**** ENTRIES PROVIDED

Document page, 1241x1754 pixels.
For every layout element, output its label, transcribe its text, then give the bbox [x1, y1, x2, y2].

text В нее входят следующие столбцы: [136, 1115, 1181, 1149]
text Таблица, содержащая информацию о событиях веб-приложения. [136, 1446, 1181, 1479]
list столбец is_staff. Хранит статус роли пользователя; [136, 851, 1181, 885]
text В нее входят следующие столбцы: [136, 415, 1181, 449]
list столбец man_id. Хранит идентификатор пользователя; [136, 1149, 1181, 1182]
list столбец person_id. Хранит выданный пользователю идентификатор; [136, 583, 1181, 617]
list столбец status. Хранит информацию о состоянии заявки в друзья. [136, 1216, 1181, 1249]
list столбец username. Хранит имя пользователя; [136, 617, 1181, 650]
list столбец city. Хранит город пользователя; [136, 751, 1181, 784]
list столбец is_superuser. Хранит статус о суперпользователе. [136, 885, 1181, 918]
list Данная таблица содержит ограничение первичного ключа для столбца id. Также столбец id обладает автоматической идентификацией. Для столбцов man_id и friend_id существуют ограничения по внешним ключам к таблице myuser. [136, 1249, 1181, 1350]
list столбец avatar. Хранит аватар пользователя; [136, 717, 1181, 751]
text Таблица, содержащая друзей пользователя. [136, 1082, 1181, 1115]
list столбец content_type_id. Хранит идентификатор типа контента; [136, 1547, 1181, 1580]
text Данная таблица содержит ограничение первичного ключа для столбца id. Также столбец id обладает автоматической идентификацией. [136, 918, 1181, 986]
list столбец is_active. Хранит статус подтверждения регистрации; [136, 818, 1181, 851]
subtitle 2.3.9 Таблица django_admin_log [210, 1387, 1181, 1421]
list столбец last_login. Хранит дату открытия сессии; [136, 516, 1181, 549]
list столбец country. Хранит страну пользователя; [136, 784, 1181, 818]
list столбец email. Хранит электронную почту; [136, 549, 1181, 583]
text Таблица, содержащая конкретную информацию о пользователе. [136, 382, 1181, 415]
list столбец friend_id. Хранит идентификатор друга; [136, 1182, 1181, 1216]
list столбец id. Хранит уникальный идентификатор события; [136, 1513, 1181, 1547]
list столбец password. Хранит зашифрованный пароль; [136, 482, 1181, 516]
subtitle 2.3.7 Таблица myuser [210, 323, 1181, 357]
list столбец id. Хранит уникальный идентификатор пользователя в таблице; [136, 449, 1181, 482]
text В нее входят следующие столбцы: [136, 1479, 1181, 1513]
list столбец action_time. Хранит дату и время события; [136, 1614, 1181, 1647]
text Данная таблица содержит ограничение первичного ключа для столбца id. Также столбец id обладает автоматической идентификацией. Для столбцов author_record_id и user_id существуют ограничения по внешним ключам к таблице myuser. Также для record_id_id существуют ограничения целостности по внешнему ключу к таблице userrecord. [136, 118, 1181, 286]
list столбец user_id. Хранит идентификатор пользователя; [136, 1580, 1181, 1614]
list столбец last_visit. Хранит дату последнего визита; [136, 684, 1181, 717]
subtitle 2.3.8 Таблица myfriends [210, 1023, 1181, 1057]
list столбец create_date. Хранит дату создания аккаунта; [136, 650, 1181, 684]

********

- WORK REQUIRED -
State how many lines above contain the word "subtitle", and nothing more.

- RESPONSE AREA -
3